OMOP CDM Support for HealthTable

Core Goals & Features

The HealthTable interface in HealthBase.jl is designed to make working with OMOP CDM data in Julia easy, robust, and compatible with the Tables.jl ecosystem. The key features include:

  • Schema-Aware Validation: Instead of just wrapping your data, HealthTable actively validates it against the official OMOP CDM specification using OMOPCommonDataModel.jl. This includes:

    • Column Type Enforcement: Verifies that column types in the input DataFrame match the official OMOP schema (e.g., person_id is Int64, condition_start_date is Date).
    • Clear Error Reporting: If mismatches exist, the constructor returns detailed messages about all invalid columns or can emit warnings if type enforcement is disabled.
    • Metadata Attachment: Attaches OMOP metadata (like cdmDatatype, standardConcept, etc.) directly to each validated column.
  • Preprocessing Utilities: Built-in tools for data preparation include:

    • one_hot_encode: One-hot encodes categorical variables using FeatureTransforms.jl.
    • apply_vocabulary_compression: Groups rare categorical values under a shared "Other" label.
    • map_concepts: Maps concept IDs to human-readable concept names using a DuckDB-backed concept table.
    • map_concepts!: An in-place variant of concept mapping that modifies the existing table.
  • Tables.jl Compatibility: The HealthTable type implements the full Tables.jl interface so it can be used with any downstream package in the Julia data ecosystem.

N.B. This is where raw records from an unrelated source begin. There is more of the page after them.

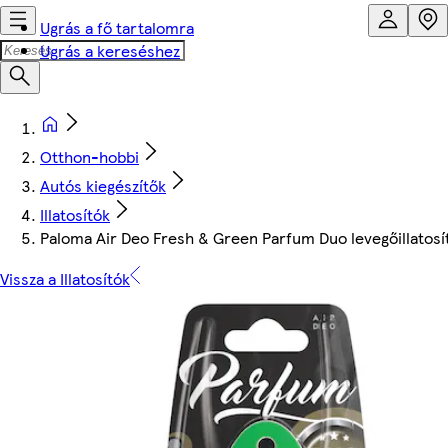
Ugrás a fő tartalomra
Ugrás a kereséshez
Otthon-hobbi
Autós kiegészítők
Illatosítók
Paloma Air Deo Fresh & Green Parfum Duo levegőillatosít
Vissza a Illatosítók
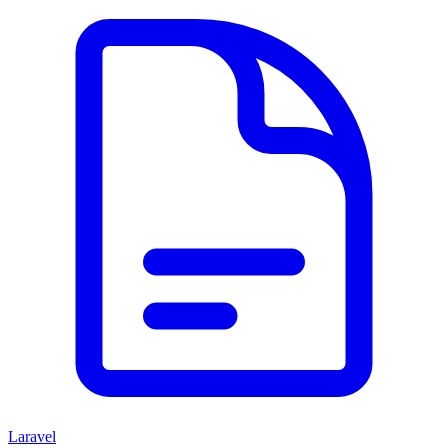
Laravel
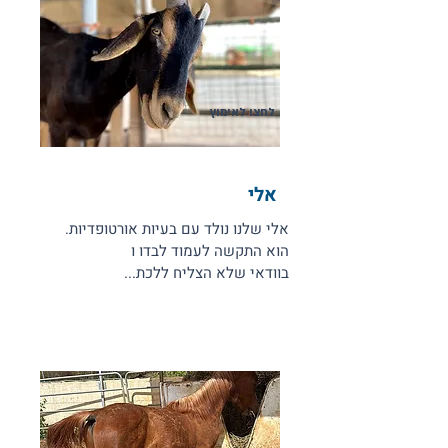
לחצו לאימוץ
אלי
אלי שלנו נולד עם בעיות אורטופדיות.
הוא התקשה לעמוד לבדו ו
בוודאי שלא הצליח ללכת...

  • JuliaHealth Integration: Designed to interoperate seamlessly with current and future JuliaHealth tools and projects.

  • Extensible Foundation: The core architecture is extensible future support could include streaming, direct DuckDB views, or remote OMOP datasets.

Tables.jl Interface Sketch

The HealthTable type is the main interface for working with OMOP CDM tables. You construct it by passing in a DataFrame and optionally specifying a CDM version. The constructor will validate the schema and attach metadata. The resulting object:

  • Is a wrapper over the validated DataFrame (ht.source),
  • Provides schema-aware access to data,
  • Can be used anywhere a Tables.jl-compatible table is expected.

This eliminates the need for a separate wrapping step the constructor itself ensures conformance and returns a ready-to-use tabular object.

In future extensions, similar wrappers could be created for other data sources, such as database queries or streaming sources. These types would implement the same Tables.jl interface to support composable workflows.